• **TASK GOAL**:
Copy all data exactly. Skip pictures.

• **DATASET EXCERPT**:

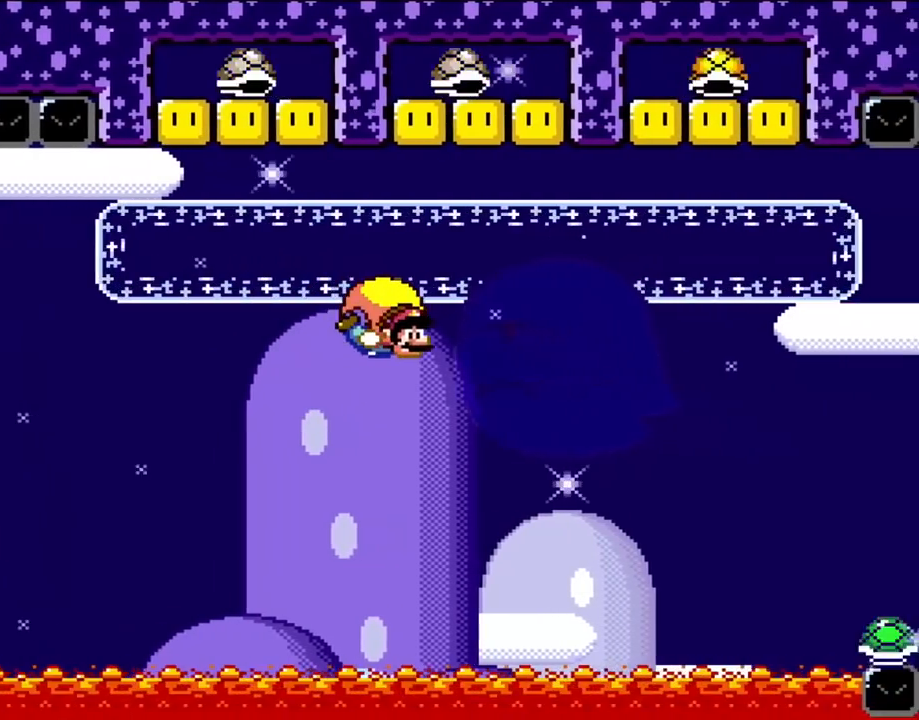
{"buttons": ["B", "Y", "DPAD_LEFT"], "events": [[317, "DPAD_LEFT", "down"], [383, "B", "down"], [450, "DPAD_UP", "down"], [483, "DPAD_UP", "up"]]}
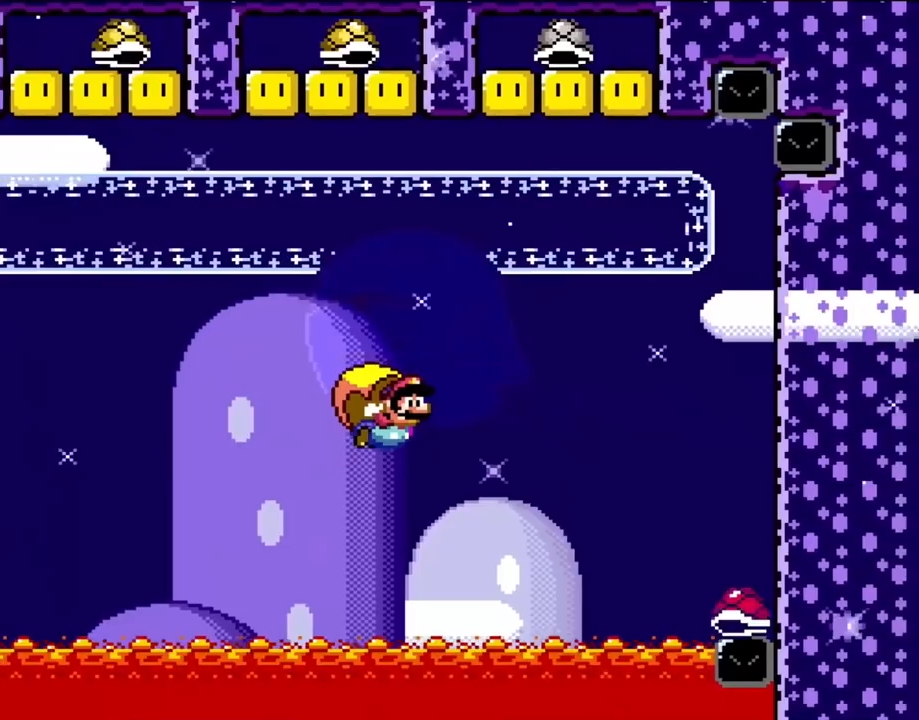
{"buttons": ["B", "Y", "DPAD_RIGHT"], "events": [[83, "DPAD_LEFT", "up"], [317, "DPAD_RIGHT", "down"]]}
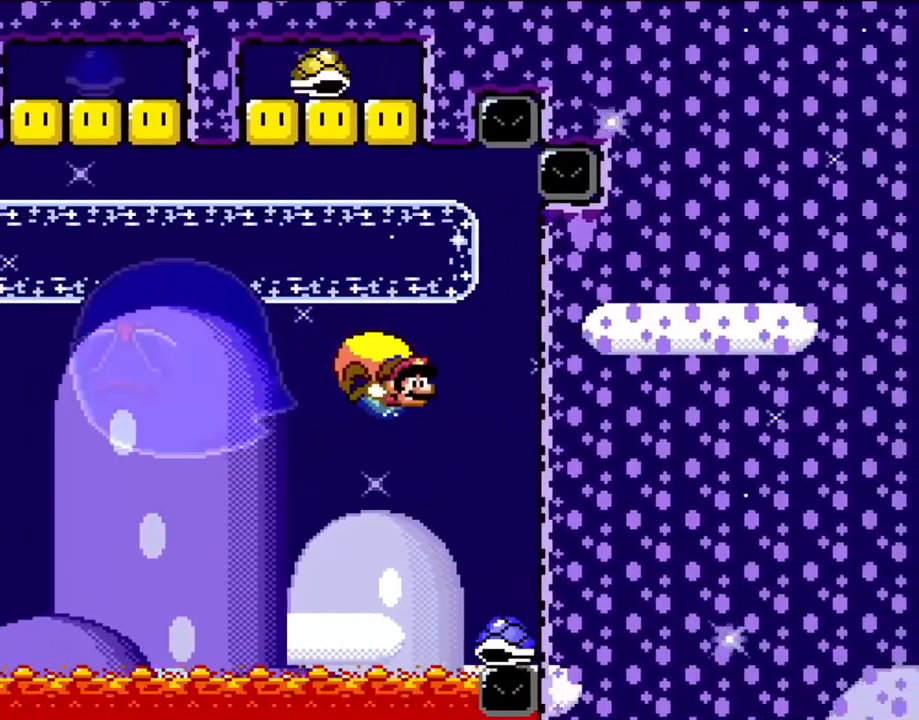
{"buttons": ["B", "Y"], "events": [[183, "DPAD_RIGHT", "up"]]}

• **PROBLEM SOLUTION**:
{"buttons": ["B", "Y", "DPAD_LEFT"], "events": [[317, "DPAD_LEFT", "down"], [383, "B", "down"], [450, "DPAD_UP", "down"], [483, "DPAD_UP", "up"]]}
{"buttons": ["B", "Y", "DPAD_RIGHT"], "events": [[83, "DPAD_LEFT", "up"], [317, "DPAD_RIGHT", "down"]]}
{"buttons": ["B", "Y"], "events": [[183, "DPAD_RIGHT", "up"]]}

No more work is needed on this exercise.